Dataset excerpts:
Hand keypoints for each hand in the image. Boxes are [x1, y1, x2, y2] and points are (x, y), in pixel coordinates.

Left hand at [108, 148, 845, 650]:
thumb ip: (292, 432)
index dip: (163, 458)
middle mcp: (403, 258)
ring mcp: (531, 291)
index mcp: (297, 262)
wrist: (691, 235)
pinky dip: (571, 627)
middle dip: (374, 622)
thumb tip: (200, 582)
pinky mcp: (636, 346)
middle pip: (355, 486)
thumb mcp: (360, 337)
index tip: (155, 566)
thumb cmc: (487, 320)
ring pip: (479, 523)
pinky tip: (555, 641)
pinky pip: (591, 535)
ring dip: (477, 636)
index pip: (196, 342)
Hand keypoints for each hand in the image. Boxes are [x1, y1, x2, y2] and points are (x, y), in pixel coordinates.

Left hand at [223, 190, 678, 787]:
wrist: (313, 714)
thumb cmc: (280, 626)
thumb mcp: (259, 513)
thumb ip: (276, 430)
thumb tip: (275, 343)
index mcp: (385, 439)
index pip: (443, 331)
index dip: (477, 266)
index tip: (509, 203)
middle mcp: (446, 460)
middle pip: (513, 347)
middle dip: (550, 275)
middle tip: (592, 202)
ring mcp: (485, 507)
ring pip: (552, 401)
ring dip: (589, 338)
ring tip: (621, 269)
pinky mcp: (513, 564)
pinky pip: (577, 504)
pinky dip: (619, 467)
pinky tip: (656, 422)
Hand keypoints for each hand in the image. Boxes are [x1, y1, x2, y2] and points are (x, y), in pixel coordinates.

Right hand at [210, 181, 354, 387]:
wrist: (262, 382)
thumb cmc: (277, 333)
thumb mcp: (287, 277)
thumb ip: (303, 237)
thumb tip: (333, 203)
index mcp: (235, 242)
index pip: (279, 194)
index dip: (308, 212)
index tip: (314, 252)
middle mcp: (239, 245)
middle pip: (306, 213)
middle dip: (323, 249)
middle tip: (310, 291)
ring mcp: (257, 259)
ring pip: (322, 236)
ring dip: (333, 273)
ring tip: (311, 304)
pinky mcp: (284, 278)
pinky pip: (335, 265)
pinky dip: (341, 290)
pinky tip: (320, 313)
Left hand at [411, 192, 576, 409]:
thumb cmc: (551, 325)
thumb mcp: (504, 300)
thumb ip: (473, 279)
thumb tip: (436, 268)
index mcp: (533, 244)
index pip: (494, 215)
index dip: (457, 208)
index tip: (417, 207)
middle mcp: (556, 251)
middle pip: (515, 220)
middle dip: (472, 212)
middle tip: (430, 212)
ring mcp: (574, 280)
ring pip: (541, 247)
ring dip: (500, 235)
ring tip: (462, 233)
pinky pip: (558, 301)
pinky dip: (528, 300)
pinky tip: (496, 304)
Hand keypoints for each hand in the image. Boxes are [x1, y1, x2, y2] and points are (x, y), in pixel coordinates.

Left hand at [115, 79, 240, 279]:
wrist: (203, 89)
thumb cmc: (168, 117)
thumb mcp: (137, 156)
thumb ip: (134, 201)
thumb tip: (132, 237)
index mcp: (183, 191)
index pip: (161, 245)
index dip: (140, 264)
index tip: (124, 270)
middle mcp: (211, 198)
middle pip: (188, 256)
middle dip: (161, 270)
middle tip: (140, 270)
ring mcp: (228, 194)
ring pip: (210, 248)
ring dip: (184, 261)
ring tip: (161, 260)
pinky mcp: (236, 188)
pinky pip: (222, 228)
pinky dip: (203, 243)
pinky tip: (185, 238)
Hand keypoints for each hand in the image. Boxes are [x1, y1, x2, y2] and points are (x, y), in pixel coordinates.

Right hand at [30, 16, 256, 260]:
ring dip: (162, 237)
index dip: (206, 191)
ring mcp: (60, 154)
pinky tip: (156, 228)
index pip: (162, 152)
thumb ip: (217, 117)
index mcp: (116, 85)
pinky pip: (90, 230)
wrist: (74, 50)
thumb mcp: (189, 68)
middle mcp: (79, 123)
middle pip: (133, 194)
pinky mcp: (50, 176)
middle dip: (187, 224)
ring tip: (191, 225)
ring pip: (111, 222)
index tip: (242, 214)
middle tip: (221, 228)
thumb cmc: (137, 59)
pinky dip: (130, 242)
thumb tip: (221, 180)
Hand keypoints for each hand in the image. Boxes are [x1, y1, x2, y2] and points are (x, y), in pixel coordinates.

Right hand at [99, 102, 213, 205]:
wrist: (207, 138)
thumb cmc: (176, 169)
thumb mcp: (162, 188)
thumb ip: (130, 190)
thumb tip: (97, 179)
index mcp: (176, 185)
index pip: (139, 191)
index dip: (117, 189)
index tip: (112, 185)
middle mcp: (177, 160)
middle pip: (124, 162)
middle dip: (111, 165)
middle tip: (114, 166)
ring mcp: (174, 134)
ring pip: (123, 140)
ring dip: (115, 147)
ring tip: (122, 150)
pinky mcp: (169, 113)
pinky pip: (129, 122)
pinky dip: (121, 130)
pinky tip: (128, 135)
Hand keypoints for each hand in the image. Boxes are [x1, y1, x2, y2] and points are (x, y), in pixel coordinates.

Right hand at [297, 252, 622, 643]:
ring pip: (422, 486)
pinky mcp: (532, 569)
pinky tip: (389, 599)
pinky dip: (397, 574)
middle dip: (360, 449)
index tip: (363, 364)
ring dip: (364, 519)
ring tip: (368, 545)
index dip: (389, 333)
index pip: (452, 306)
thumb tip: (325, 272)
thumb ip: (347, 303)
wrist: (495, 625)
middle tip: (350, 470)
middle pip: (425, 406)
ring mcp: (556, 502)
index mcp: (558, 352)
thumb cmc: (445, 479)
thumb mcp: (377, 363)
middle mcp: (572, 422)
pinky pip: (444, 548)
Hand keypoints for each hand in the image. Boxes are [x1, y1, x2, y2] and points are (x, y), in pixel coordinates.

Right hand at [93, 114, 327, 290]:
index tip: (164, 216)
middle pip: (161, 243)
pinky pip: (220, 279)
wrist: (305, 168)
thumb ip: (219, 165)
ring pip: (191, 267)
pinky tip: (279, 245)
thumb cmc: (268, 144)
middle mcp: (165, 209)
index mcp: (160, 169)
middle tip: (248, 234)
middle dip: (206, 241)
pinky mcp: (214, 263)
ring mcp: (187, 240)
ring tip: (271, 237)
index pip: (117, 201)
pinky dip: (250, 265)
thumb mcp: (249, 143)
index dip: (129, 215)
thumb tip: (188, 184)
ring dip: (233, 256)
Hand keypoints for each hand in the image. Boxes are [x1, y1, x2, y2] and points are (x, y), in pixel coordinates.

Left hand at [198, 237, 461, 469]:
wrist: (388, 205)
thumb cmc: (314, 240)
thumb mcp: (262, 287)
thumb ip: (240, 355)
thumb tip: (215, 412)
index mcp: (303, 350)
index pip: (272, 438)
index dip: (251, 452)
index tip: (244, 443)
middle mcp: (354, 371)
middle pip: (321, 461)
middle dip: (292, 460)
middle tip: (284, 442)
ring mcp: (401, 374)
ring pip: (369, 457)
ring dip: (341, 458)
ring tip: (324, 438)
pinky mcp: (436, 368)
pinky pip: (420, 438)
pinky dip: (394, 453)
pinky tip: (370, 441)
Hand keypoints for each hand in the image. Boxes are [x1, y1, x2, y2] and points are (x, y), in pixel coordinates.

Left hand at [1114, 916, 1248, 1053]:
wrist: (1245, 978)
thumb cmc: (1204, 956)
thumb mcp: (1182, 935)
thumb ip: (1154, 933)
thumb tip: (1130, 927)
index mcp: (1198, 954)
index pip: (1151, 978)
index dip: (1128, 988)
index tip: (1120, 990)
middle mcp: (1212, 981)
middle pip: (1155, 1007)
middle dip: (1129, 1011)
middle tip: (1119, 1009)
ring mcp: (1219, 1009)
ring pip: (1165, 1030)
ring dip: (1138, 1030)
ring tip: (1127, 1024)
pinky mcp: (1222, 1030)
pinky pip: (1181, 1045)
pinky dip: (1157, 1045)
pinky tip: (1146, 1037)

§ Work to be completed:
Beginning at the top of the records above, transcribe each line exactly up to and including the line that holds "wrist: (313, 714)".

§ Completed exercise:
Hand keypoints for each hand in the image. Boxes are [x1, y1, x2, y2] and points are (x, y), in pixel coordinates.

Left hand at [108, 148, 845, 650]:
thumb ip: (292, 432)
index dip: (163, 458)
middle mcp: (403, 258)
ring mcp: (531, 291)
index mcp: (297, 262)
wrist: (691, 235)
pinky dip: (571, 627)
middle dip: (374, 622)
thumb tip: (200, 582)
pinky mcp: (636, 346)
middle pip: (355, 486)
thumb mcp: (360, 337)
index tip: (155, 566)
thumb cmc: (487, 320)
ring pip: (479, 523)
pinky tip: (555, 641)
pinky pip: (591, 535)
ring dip: (477, 636)
index pip: (196, 342)
Hand keypoints for each hand in the image. Boxes are [x1, y1, x2, y2] and points are (x, y), in pixel coordinates.

Left hand at [223, 190, 678, 787]:
wrist: (313, 714)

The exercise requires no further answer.